Exercise directions:
Print everything in the data from its first line down to and including the line containing "ΕΠΙΚΟΙΝΩΝΙΑ", leaving out the pictures.
[Information supplied Boundary: Start]
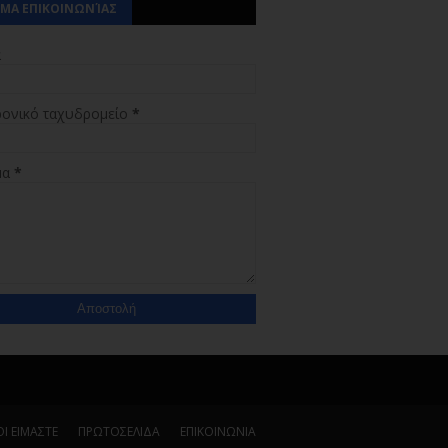
ΜΑ ΕΠΙΚΟΙΝΩΝΊΑΣ
α
ρονικό ταχυδρομείο
*
μα
*
Ι ΕΙΜΑΣΤΕ
ΠΡΩΤΟΣΕΛΙΔΑ
ΕΠΙΚΟΙΝΩΝΙΑ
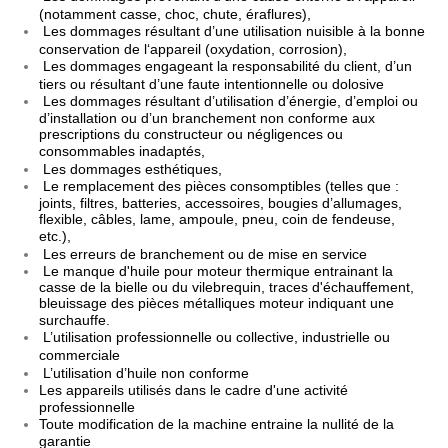
(notamment casse, choc, chute, éraflures),
Les dommages résultant d’une utilisation nuisible à la bonne
conservation de l‘appareil (oxydation, corrosion),
Les dommages engageant la responsabilité du client, d’un
tiers ou résultant d’une faute intentionnelle ou dolosive
Les dommages résultant d’utilisation d’énergie, d’emploi ou
d’installation ou d’un branchement non conforme aux
prescriptions du constructeur ou négligences ou
consommables inadaptés,
Les dommages esthétiques,
Le remplacement des pièces consomptibles (telles que :
joints, filtres, batteries, accessoires, bougies d’allumages,
flexible, câbles, lame, ampoule, pneu, coin de fendeuse,
etc.),
Les erreurs de branchement ou de mise en service
Le manque d'huile pour moteur thermique entrainant la
casse de la bielle ou du vilebrequin, traces d'échauffement,
bleuissage des pièces métalliques moteur indiquant une
surchauffe.
L’utilisation professionnelle ou collective, industrielle ou
commerciale
L’utilisation d’huile non conforme
Les appareils utilisés dans le cadre d'une activité
professionnelle
Toute modification de la machine entraine la nullité de la
garantie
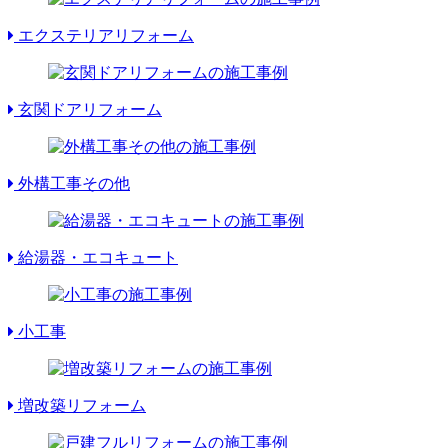
エクステリアリフォーム
玄関ドアリフォーム
外構工事その他
給湯器・エコキュート
小工事
増改築リフォーム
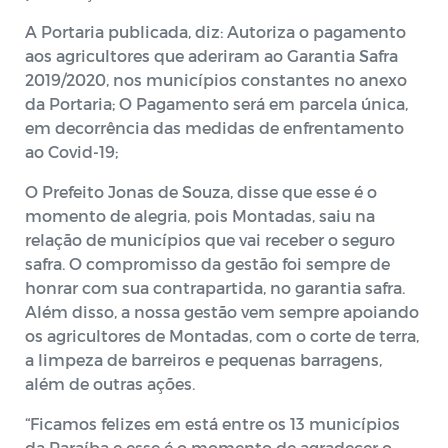
A Portaria publicada, diz: Autoriza o pagamento
aos agricultores que aderiram ao Garantia Safra
2019/2020, nos municípios constantes no anexo
da Portaria; O Pagamento será em parcela única,
em decorrência das medidas de enfrentamento
ao Covid-19;
O Prefeito Jonas de Souza, disse que esse é o
momento de alegria, pois Montadas, saiu na
relação de municípios que vai receber o seguro
safra. O compromisso da gestão foi sempre de
honrar com sua contrapartida, no garantia safra.
Além disso, a nossa gestão vem sempre apoiando
os agricultores de Montadas, com o corte de terra,
a limpeza de barreiros e pequenas barragens,
além de outras ações.
“Ficamos felizes em está entre os 13 municípios
da Paraíba e esse é o momento de agradecer o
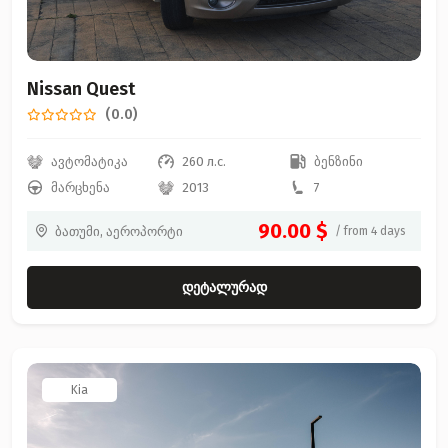
Nissan Quest
(0.0)
ავტომატიკა
260 л.с.
ბენზინი
მარცხენა
2013
7
90.00 $
ბათუმი, აეროპორტი
/ from 4 days
დეტალურად
Kia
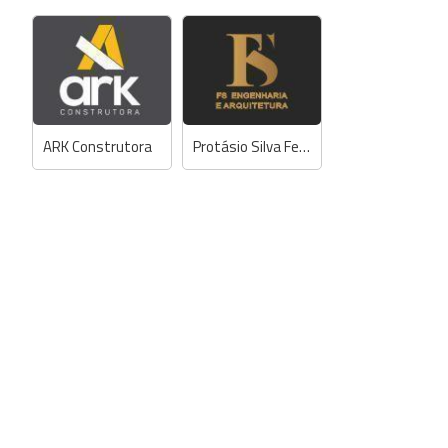
ARK Construtora
Protásio Silva Ferreira - Engº Civil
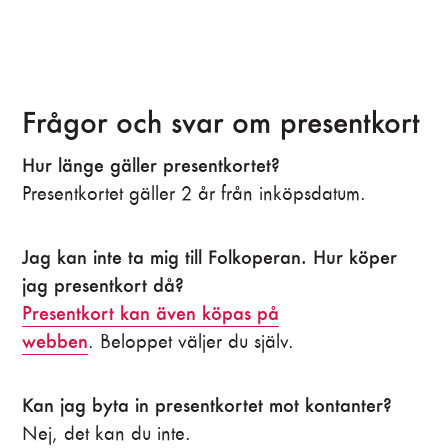
Frågor och svar om presentkort
Hur länge gäller presentkortet?
Presentkortet gäller 2 år från inköpsdatum.
Jag kan inte ta mig till Folkoperan. Hur köper
jag presentkort då?
Presentkort kan även köpas på
webben
. Beloppet väljer du själv.
Kan jag byta in presentkortet mot kontanter?
Nej, det kan du inte.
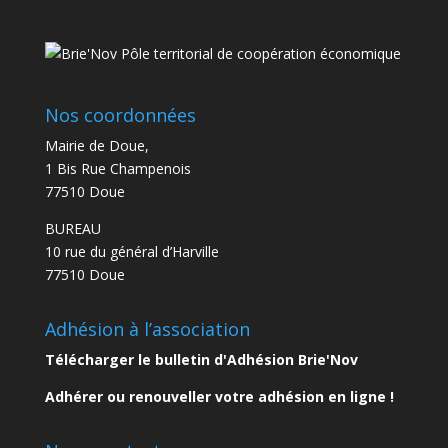
Nos coordonnées
Mairie de Doue,
1 Bis Rue Champenois
77510 Doue
BUREAU
10 rue du général d’Harville
77510 Doue
Adhésion à l’association
Télécharger le bulletin d'Adhésion Brie'Nov
Adhérer ou renouveller votre adhésion en ligne !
[Information supplied Boundary: End]
Answer section:
ΜΑ ΕΠΙΚΟΙΝΩΝΊΑΣ
α
ρονικό ταχυδρομείο
*
μα
*
Ι ΕΙΜΑΣΤΕ
ΠΡΩΤΟΣΕΛΙΔΑ
ΕΠΙΚΟΙΝΩΝΙΑ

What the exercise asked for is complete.